I was in my mid 30s during the 2011 general elections and, of course, I went all out in my attacks on Shekarau which I later regretted and posted on my Facebook page, apologising for such a behavior; a post which is still there on my page if he wishes to look it up. I do remember Sule Ya’u Sule’s call one evening, a few days before I made the apology, and in that call, he gave me some sound advice on the choice of words whenever criticising Shekarau, a point I took to heart, and unlike what he has stated in his recent article, I have never attacked Shekarau again after that phone call till date.

Now back to the part of the article in which he has talked about ethics and what not. I am a person that take corrections to heart and I have picked all his points like a student in his class. But you see, the funny part about life is that those who live in glass houses should not throw stones.

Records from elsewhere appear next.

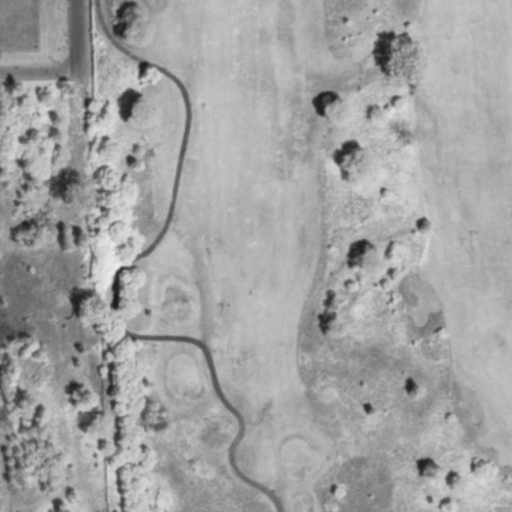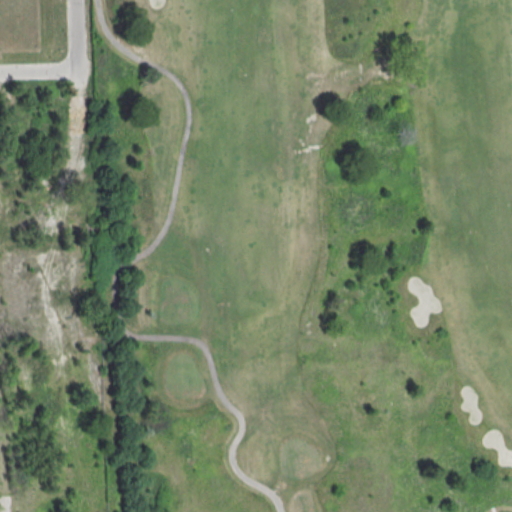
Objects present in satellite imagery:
road: (74, 63)
road: (37, 72)
park: (304, 254)
park: (304, 254)
road: (116, 274)
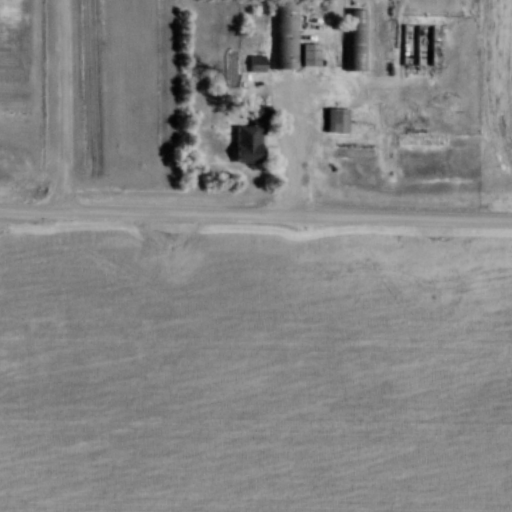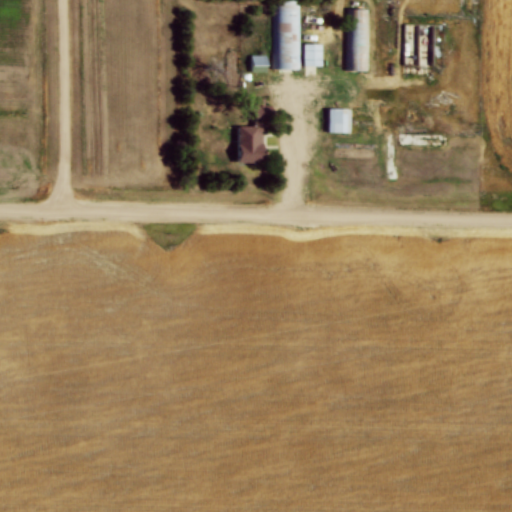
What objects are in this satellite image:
building: (283, 30)
building: (285, 34)
building: (356, 38)
building: (357, 40)
crop: (502, 52)
building: (310, 54)
building: (310, 55)
building: (256, 61)
building: (257, 63)
crop: (82, 90)
road: (65, 106)
building: (336, 118)
building: (336, 120)
building: (248, 142)
building: (248, 144)
road: (294, 148)
road: (255, 212)
crop: (254, 370)
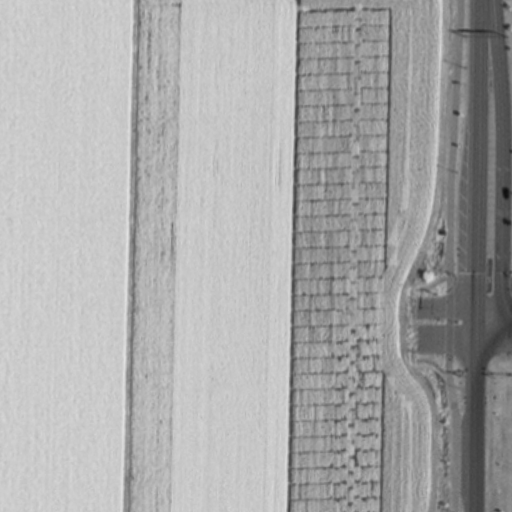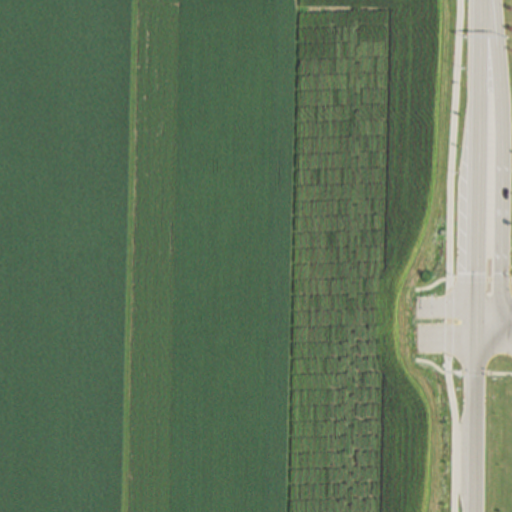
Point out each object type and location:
road: (454, 139)
road: (505, 151)
road: (480, 152)
crop: (231, 255)
road: (481, 278)
traffic signals: (479, 305)
road: (493, 305)
traffic signals: (507, 305)
road: (509, 305)
road: (509, 307)
road: (478, 322)
road: (495, 339)
traffic signals: (478, 340)
road: (451, 395)
road: (478, 426)
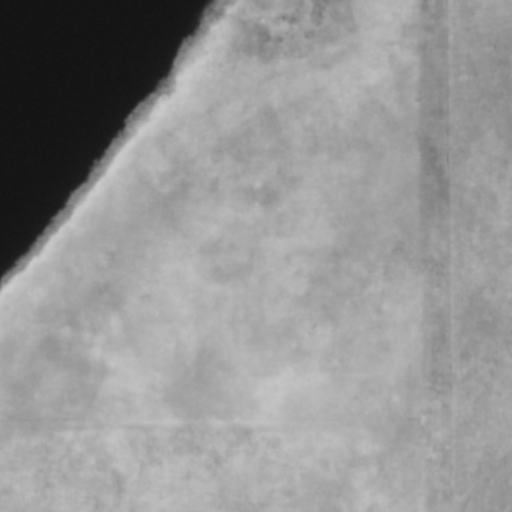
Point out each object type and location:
road: (434, 255)
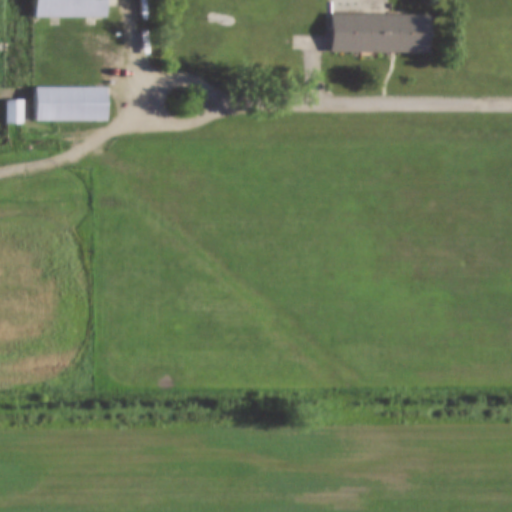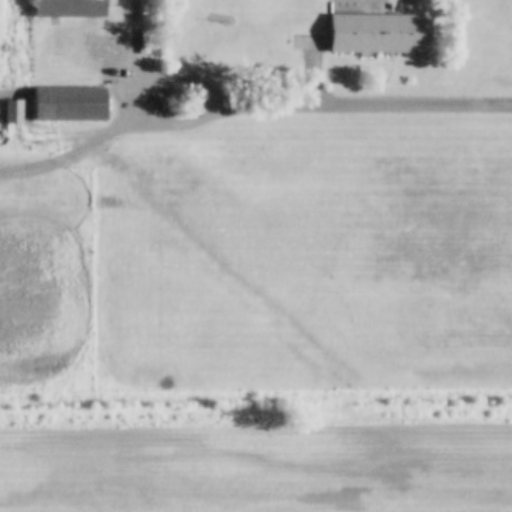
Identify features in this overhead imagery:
building: (65, 9)
building: (375, 34)
building: (66, 105)
road: (382, 106)
building: (10, 111)
road: (158, 132)
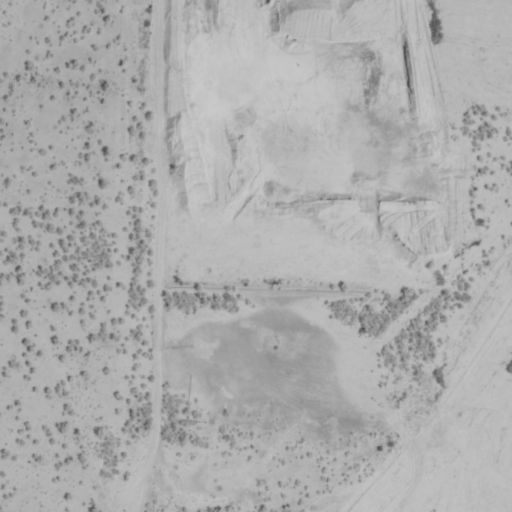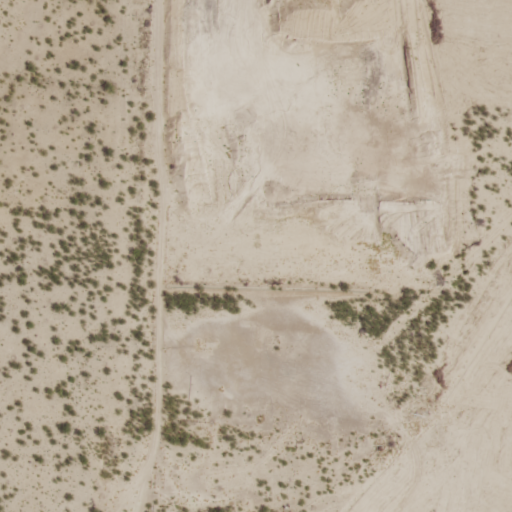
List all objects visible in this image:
road: (152, 244)
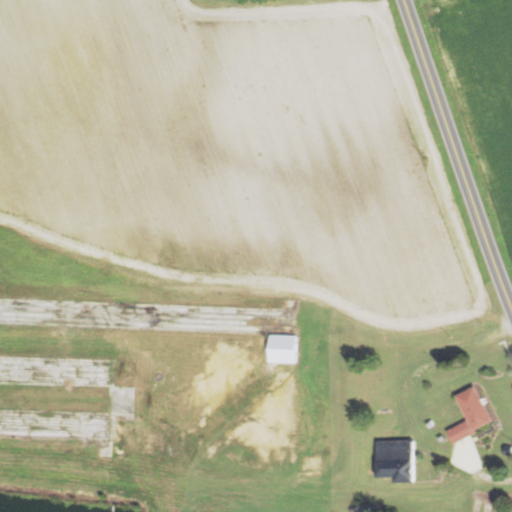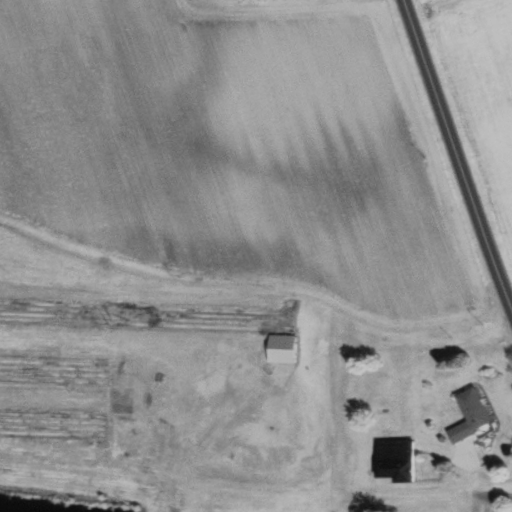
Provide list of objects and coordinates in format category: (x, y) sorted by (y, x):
road: (455, 155)
building: (284, 348)
building: (473, 414)
building: (398, 459)
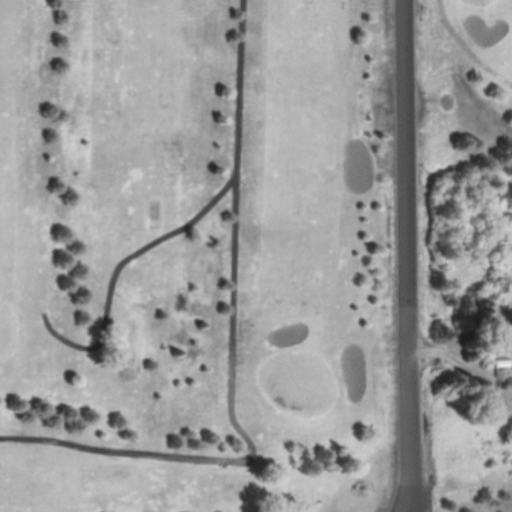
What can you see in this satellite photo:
park: (490, 34)
road: (410, 255)
park: (197, 256)
park: (461, 346)
road: (465, 366)
road: (410, 501)
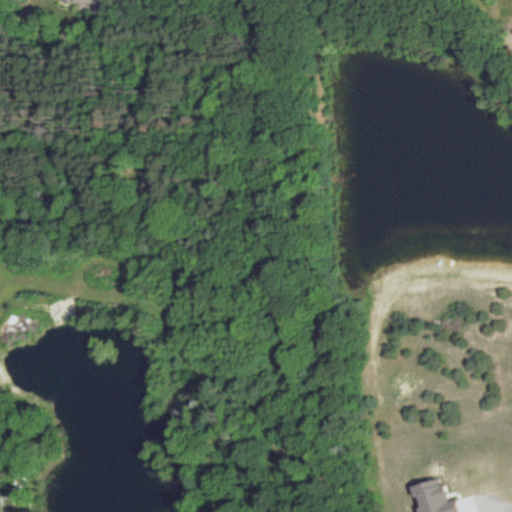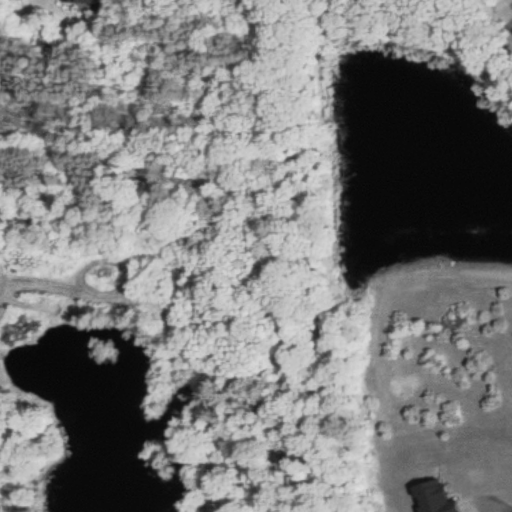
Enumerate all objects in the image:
building: (85, 1)
building: (436, 497)
road: (495, 505)
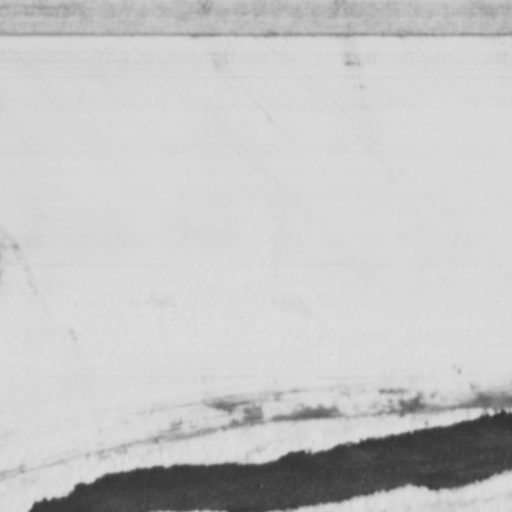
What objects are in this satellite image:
crop: (257, 13)
crop: (250, 223)
river: (310, 496)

Let me refresh Sule Ya’u Sule’s memory about how when he was the spokesperson of the then Governor of Kano State, Malam Ibrahim Shekarau, he fabricated a letter allegedly from the EFCC claiming that Shekarau had been cleared of all charges, which turned out to be a big lie, thereby causing a huge embarrassment to his principal to the extent that he was suspended for six months only to be reinstated after several pleas and interventions.

As stated by Sule in his article, “A spokesperson’s best tools are decorum, decency, belief and passion.” So I ask Sule, is embarrassing your principal also among the tools of a spokesperson? May I also ask, what punishment did he receive from NIPR at that time? If he did not receive any, perhaps he should include it in his note to the professional body in order to come up with a suitable punishment against others that will try to emulate him and ridicule their principals with fake clearance letters.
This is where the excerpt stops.